Cold rushed out to meet him. The place was empty and dark, the air stale and sharp.

He sprinted into the kitchen, yanking open drawers one after another, hands clumsy with cold and shaking too hard to be precise.

Finally, he found one of those lighter things, the kind you had to push the button down hard to get it to spark.

He clicked it.

A flame bloomed, bright and steady.

“Yes,” he muttered.

The lodge was just a gathering place for meals, but maybe there was storage. He ran behind the kitchen and found a few cans of soup and grabbed them blindly, then tore into another storage area and halted for half a second.

Sleeping bags.

Hope careened through him, sharp enough to hurt. He grabbed three of them, and a first aid kit hanging crooked on the wall. He then ran back through the lodge and out into the snow. His feet and legs were numb now, all the way up to his thighs. He stumbled once and caught himself.

That wasn’t good. If he was this cold, he couldn’t imagine what Nadia felt like.

He burst back into the cabin and tossed the sleeping bags onto the bed, ripping them open as he crossed the room. He dropped to his knees at the fireplace and worked fast, stacking the logs he’d brought in. He struck the lighter.

Nothing.

The wood was soaked. Too wet. He snarled under his breath, turned, and grabbed one of the sleeping bags, tearing strips of material away with shaking hands.

He shoved the stuffing under the logs, slashed at it with sparks until the smell turned acrid and thick.

Smoke filled the room, burned his lungs, and finally the fire caught.

The logs began to burn.

Good.

He moved away from the fire and looked back at her.

She hadn’t twitched.

“Come on, Nadia,” he said quietly. He gently rolled her to check her hip. Blood had soaked into the mattress, dark and spreading. “All right. These aren’t healing and you’re losing too much blood.”

He grabbed the first aid kit and flipped it open. “I’m going to stitch these. It’s going to hurt. I need you to hold your breath.”

“It’s okay,” she said faintly. “I’m numb. I can’t feel much.”

She screamed anyway when the needle pierced her skin.

“Sorry,” he winced.

“It’s okay,” she gritted out, jaw clenched, eyes squeezed shut. “You can finish,” she whispered.

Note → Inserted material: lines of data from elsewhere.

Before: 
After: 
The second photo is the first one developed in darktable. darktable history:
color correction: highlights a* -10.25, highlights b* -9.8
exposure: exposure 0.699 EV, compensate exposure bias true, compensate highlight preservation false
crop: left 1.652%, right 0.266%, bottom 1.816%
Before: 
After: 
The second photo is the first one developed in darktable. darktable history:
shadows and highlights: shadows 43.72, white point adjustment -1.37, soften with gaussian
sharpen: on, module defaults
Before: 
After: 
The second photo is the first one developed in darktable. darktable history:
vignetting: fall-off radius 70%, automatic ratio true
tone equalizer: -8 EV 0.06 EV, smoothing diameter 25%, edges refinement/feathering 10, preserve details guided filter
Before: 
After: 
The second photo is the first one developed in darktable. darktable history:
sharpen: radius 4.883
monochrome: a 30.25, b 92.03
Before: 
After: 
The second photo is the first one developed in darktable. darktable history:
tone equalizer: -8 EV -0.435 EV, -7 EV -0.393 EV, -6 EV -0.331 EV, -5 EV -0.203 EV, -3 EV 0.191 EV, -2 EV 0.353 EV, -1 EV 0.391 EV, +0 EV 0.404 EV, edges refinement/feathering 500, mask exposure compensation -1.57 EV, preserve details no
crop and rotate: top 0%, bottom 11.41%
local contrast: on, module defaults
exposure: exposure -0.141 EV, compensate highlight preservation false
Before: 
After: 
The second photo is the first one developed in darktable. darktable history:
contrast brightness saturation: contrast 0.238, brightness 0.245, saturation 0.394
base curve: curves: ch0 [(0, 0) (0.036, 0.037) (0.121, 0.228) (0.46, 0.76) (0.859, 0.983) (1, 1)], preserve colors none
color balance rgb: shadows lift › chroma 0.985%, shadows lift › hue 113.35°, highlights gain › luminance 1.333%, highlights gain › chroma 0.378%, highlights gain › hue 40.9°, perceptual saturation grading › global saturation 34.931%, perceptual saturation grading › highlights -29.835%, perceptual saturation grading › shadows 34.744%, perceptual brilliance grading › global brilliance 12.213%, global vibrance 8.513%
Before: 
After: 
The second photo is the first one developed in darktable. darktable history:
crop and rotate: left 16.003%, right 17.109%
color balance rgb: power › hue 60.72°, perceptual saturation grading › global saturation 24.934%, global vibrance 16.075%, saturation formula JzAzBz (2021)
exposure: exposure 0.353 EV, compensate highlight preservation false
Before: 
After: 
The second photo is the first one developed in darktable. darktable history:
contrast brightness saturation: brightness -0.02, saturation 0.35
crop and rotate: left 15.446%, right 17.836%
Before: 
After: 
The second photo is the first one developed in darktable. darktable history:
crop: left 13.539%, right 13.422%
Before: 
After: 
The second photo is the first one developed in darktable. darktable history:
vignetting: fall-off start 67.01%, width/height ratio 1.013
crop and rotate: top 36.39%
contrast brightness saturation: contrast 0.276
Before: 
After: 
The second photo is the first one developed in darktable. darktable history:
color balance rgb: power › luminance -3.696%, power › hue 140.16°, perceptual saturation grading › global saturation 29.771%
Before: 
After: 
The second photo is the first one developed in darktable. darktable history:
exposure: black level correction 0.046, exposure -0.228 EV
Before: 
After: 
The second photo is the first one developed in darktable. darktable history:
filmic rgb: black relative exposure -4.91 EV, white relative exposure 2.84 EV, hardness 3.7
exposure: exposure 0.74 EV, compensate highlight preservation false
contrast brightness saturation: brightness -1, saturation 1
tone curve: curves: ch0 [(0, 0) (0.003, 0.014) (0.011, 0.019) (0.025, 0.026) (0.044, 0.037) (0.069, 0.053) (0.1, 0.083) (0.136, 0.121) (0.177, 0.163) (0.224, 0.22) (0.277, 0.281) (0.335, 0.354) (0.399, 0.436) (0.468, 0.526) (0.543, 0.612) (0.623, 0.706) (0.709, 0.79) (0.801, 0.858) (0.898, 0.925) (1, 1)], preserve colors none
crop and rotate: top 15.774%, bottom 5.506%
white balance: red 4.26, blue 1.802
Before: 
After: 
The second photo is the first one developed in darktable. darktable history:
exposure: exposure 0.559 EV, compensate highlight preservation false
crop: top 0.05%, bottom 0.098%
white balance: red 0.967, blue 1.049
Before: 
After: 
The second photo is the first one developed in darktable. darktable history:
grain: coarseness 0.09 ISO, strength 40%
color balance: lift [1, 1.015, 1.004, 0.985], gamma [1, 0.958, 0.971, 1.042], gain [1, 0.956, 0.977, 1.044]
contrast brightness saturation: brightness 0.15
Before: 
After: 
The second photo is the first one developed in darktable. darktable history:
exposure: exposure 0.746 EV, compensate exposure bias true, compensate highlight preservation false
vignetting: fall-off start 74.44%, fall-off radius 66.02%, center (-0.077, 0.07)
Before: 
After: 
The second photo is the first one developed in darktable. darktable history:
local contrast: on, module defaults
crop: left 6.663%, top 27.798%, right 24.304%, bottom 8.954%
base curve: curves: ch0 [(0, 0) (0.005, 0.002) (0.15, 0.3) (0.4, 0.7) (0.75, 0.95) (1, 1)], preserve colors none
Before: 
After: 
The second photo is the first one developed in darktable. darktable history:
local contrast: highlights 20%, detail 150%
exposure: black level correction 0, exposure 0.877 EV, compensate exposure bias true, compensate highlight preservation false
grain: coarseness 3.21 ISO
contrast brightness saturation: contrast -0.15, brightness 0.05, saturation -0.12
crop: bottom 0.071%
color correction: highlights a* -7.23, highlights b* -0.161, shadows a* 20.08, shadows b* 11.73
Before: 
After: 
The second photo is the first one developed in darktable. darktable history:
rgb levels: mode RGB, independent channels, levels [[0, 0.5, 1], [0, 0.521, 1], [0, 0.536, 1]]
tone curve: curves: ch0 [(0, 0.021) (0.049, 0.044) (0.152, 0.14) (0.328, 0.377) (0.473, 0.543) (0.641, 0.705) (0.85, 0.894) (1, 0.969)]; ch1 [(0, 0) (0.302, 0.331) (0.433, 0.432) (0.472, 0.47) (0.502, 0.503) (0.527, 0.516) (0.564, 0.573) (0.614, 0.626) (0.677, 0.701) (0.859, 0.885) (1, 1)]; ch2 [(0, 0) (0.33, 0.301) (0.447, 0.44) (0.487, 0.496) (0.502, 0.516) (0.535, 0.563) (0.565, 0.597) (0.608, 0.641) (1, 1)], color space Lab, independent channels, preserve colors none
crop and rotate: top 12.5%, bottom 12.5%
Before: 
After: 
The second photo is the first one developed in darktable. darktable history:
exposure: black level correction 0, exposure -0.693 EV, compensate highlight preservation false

His hands were sure despite the shaking, warming as he worked, every stitch careful, gentle, fast. Finally, he finished, and his body relaxed. That was tough. He glanced at the cuts on his chest, already healing, then at the blood-soaked mattress.

Slowly, he lifted her to her feet. She winced as her bare soles hit the frozen floor.

“Hold on,” he said.

He tore the remaining piece of the ripped sleeping bag flat and spread it over the mattress to cover the blood, then picked her up again and laid her back down. He unzipped the other two sleeping bags, climbed in beside her, and pulled them over both of them. “Come here.”

She whimpered something as the ice in her hair started to melt.

He dragged her against his chest. She hissed softly as his warmth hit her chilled shoulders, her body stiff and shaking against him as he wrapped himself around her and held on. “This is not how I pictured us naked for the first time,” he murmured against her hair.